Hacker News new | ask | show | jobs
by cabalamat 3487 days ago
> When people use non-ASCII letters for folder names I think they are just asking for trouble

Well they are

> how normal is that?

Not as normal as it ought to be.

Folder names (and file names) are identifiers. Identifiers should identify. If you allow unicode characters, then you can have two character sequences that look the same but are actually distinct. This is confusing at best and at worst (in URLs) could facilitate fraud.

3 comments

> If you allow unicode characters, then you can have two character sequences that look the same but are actually distinct.

That would be a software bug. If you want to compare unicode strings, you need to normalize them first following the rules laid out in the standard. https://en.wikipedia.org/wiki/Unicode_equivalence

git for example fails that test. (try creating a repo with a file named 'ΓΌ' and check it out both on a mac and a linux system)

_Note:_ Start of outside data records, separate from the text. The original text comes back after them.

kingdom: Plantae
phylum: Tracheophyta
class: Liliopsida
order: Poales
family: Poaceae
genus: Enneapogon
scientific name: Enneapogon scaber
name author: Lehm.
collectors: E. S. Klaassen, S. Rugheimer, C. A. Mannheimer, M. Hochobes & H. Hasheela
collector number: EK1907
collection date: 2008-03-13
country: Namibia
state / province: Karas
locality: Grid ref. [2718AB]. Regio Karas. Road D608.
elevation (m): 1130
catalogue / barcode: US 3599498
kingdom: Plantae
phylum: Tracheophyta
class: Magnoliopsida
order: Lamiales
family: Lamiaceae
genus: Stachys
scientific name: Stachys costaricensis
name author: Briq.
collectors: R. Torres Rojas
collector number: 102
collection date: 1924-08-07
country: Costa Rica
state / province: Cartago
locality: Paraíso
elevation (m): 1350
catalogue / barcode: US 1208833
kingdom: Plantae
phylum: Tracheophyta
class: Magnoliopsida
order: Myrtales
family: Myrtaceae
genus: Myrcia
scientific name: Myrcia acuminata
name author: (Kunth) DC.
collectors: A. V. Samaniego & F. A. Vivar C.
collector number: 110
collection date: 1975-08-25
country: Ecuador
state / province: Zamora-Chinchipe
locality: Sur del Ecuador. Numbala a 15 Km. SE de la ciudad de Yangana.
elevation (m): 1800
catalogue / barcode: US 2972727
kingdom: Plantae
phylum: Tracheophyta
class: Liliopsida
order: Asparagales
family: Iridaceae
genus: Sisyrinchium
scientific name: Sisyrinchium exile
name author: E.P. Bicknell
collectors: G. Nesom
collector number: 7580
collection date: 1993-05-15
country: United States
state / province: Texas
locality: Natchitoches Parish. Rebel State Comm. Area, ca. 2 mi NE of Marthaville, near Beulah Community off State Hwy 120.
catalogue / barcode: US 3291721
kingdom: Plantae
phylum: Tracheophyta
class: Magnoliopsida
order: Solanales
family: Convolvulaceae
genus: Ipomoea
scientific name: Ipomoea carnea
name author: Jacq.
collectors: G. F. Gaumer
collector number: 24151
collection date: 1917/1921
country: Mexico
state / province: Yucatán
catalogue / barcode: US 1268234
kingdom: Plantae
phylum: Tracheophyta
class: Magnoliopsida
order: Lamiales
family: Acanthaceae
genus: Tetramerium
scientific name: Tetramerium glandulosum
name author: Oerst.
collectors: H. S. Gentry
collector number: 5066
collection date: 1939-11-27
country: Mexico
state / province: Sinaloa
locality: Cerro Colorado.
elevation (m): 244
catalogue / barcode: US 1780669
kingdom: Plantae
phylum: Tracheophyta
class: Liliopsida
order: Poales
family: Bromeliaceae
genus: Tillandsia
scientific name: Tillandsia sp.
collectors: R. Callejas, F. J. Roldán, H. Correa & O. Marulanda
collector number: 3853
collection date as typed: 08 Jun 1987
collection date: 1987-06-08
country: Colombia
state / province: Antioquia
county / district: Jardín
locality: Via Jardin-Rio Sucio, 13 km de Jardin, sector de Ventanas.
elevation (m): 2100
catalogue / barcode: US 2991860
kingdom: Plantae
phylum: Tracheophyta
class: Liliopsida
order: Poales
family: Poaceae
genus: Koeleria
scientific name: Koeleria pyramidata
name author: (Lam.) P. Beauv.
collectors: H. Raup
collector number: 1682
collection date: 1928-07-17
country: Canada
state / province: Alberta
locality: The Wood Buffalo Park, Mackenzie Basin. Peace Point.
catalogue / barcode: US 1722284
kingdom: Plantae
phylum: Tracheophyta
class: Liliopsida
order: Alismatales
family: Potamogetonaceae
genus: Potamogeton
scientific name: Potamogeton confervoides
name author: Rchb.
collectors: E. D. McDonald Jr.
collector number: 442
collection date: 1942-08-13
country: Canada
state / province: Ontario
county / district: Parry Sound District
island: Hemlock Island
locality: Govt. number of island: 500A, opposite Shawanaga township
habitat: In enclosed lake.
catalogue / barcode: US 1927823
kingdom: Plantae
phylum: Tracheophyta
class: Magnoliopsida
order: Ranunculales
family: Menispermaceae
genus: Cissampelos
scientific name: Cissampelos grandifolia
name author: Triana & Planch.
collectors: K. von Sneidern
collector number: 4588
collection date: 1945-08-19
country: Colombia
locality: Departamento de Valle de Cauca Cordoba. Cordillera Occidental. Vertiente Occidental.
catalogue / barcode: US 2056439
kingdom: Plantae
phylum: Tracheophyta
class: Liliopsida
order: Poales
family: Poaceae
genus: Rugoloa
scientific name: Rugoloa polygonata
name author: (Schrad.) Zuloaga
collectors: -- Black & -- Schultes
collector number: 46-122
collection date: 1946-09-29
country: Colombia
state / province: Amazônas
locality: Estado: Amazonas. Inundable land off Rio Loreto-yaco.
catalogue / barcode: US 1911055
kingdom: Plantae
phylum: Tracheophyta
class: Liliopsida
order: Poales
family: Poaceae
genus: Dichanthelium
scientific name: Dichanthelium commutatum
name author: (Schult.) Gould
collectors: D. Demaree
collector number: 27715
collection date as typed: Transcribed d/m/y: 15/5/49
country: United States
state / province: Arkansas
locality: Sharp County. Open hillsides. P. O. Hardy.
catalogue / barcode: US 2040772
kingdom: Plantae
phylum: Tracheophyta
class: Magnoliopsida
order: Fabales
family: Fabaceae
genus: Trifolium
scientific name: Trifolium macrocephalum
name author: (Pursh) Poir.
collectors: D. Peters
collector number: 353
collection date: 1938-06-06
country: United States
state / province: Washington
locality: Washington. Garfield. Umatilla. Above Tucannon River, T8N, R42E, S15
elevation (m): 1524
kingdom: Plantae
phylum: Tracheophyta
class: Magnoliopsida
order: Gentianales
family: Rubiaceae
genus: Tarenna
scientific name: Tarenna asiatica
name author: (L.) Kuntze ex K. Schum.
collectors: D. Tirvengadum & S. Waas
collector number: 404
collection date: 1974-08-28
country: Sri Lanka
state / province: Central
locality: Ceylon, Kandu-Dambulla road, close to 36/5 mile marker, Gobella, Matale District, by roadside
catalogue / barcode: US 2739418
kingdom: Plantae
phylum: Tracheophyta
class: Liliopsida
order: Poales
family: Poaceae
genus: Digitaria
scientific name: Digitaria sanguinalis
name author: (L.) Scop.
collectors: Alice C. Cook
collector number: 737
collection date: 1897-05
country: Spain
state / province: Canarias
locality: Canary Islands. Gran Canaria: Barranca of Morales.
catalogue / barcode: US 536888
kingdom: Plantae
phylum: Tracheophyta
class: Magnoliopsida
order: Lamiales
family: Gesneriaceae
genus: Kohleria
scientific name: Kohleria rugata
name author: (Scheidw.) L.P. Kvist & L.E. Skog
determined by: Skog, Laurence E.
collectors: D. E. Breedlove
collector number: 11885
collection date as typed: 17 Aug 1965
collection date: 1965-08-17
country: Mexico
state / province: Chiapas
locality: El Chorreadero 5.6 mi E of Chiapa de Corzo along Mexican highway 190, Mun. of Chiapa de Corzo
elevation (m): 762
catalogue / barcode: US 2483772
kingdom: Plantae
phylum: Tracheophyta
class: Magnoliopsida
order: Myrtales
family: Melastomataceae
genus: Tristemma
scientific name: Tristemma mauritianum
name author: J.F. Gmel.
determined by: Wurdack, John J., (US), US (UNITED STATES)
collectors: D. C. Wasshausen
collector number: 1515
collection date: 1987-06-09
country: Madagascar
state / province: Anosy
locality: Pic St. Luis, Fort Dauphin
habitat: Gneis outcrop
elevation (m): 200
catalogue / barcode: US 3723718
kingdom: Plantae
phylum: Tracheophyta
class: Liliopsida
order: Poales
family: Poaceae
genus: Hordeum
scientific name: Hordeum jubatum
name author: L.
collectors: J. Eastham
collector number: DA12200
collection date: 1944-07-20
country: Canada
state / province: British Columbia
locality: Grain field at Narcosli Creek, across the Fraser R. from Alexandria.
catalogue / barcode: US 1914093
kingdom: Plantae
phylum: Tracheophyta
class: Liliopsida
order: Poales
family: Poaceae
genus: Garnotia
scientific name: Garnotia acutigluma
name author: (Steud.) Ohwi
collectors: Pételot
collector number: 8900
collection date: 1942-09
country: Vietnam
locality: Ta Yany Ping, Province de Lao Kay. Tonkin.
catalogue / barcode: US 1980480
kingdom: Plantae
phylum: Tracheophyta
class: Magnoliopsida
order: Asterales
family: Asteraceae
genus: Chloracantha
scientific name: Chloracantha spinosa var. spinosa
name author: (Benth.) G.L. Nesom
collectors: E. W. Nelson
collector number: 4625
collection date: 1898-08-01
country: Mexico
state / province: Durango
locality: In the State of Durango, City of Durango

There are more issues about glyphs that are a distinct character but look the same in a given font, but what's your proposal? All people transliterate everything to ascii? Display punycode in URLs?

> Identifiers should identify

Except that, without Unicode, you now have to use a slighly restricted subset of many European languages and cannot use Cyrillic, Chinese etc at all. So people who are not operating in an English environment are limited in their ability to clearly identify things.

"then you can have two character sequences that look the same but are actually distinct."

If you accept that argument, you should also remove either 1 or l, O or 0, S or 5 etc.